(Saved entries)
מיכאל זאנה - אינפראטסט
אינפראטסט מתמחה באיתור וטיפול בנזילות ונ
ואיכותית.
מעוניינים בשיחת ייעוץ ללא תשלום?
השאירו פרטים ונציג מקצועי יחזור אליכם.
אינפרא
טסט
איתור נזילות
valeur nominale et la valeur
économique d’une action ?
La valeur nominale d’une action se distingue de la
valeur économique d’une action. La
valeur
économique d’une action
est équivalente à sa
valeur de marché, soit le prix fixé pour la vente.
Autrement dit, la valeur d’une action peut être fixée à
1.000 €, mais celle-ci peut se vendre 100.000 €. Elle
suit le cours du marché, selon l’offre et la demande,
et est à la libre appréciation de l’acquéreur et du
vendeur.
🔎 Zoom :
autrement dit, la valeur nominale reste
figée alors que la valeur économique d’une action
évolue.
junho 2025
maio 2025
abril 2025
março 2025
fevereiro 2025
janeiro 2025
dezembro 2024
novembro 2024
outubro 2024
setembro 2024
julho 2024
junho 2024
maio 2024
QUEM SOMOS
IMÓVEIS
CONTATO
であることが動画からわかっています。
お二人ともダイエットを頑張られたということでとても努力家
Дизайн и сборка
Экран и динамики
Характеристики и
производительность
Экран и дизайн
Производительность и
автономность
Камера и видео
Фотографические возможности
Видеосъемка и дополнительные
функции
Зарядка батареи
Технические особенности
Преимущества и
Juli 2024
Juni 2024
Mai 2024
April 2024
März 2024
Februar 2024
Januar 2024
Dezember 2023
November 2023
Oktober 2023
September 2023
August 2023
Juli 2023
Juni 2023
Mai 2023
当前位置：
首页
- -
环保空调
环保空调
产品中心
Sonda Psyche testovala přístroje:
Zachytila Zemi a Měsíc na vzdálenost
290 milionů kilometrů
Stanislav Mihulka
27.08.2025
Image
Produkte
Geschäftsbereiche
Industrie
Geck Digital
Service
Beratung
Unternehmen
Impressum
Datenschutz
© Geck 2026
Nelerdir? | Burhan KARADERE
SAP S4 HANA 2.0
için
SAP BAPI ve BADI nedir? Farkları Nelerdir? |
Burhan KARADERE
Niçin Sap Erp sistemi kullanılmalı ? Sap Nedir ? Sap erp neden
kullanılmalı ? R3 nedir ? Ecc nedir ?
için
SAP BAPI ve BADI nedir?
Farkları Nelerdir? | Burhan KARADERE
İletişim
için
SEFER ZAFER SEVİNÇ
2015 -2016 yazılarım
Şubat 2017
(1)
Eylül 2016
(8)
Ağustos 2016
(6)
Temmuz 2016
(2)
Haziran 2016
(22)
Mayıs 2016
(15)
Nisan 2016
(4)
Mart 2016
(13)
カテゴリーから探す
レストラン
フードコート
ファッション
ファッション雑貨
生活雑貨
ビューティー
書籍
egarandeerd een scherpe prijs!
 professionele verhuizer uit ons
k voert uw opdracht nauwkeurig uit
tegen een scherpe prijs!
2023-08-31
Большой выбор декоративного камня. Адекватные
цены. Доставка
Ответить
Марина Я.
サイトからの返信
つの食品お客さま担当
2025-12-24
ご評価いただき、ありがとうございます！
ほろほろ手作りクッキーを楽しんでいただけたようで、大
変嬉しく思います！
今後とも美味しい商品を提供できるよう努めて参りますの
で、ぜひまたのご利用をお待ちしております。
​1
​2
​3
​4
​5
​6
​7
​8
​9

Exercise directions → Rewrite all of the records, replacing every instance of "Burhan KARADERE" with "Burhan Karadere" and changing nothing else.

Answer section →
מיכאל זאנה - אינפראטסט
אינפראטסט מתמחה באיתור וטיפול בנזילות ונ
ואיכותית.
מעוניינים בשיחת ייעוץ ללא תשלום?
השאירו פרטים ונציג מקצועי יחזור אליכם.
אינפרא
טסט
איתור נזילות
valeur nominale et la valeur
économique d’une action ?
La valeur nominale d’une action se distingue de la
valeur économique d’une action. La
valeur
économique d’une action
est équivalente à sa
valeur de marché, soit le prix fixé pour la vente.
Autrement dit, la valeur d’une action peut être fixée à
1.000 €, mais celle-ci peut se vendre 100.000 €. Elle
suit le cours du marché, selon l’offre et la demande,
et est à la libre appréciation de l’acquéreur et du
vendeur.
🔎 Zoom :
autrement dit, la valeur nominale reste
figée alors que la valeur économique d’une action
évolue.
junho 2025
maio 2025
abril 2025
março 2025
fevereiro 2025
janeiro 2025
dezembro 2024
novembro 2024
outubro 2024
setembro 2024
julho 2024
junho 2024
maio 2024
QUEM SOMOS
IMÓVEIS
CONTATO
であることが動画からわかっています。
お二人ともダイエットを頑張られたということでとても努力家
Дизайн и сборка
Экран и динамики
Характеристики и
производительность
Экран и дизайн
Производительность и
автономность
Камера и видео
Фотографические возможности
Видеосъемка и дополнительные
функции
Зарядка батареи
Технические особенности
Преимущества и
Juli 2024
Juni 2024
Mai 2024
April 2024
März 2024
Februar 2024
Januar 2024
Dezember 2023
November 2023
Oktober 2023
September 2023
August 2023
Juli 2023
Juni 2023
Mai 2023
当前位置：
首页
- -
环保空调
环保空调
产品中心
Sonda Psyche testovala přístroje:
Zachytila Zemi a Měsíc na vzdálenost
290 milionů kilometrů
Stanislav Mihulka
27.08.2025
Image
Produkte
Geschäftsbereiche
Industrie
Geck Digital
Service
Beratung
Unternehmen
Impressum
Datenschutz
© Geck 2026
Nelerdir? | Burhan Karadere
SAP S4 HANA 2.0
için
SAP BAPI ve BADI nedir? Farkları Nelerdir? |
Burhan Karadere
Niçin Sap Erp sistemi kullanılmalı ? Sap Nedir ? Sap erp neden
kullanılmalı ? R3 nedir ? Ecc nedir ?
için
SAP BAPI ve BADI nedir?
Farkları Nelerdir? | Burhan Karadere
İletişim
için
SEFER ZAFER SEVİNÇ
2015 -2016 yazılarım
Şubat 2017
(1)
Eylül 2016
(8)
Ağustos 2016
(6)
Temmuz 2016
(2)
Haziran 2016
(22)
Mayıs 2016
(15)
Nisan 2016
(4)
Mart 2016
(13)
カテゴリーから探す
レストラン
フードコート
ファッション
ファッション雑貨
生活雑貨
ビューティー
書籍
egarandeerd een scherpe prijs!
 professionele verhuizer uit ons
k voert uw opdracht nauwkeurig uit
tegen een scherpe prijs!
2023-08-31
Большой выбор декоративного камня. Адекватные
цены. Доставка
Ответить
Марина Я.
サイトからの返信
つの食品お客さま担当
2025-12-24
ご評価いただき、ありがとうございます！
ほろほろ手作りクッキーを楽しんでいただけたようで、大
変嬉しく思います！
今後とも美味しい商品を提供できるよう努めて参りますの
で、ぜひまたのご利用をお待ちしております。
​1
​2
​3
​4
​5
​6
​7
​8
​9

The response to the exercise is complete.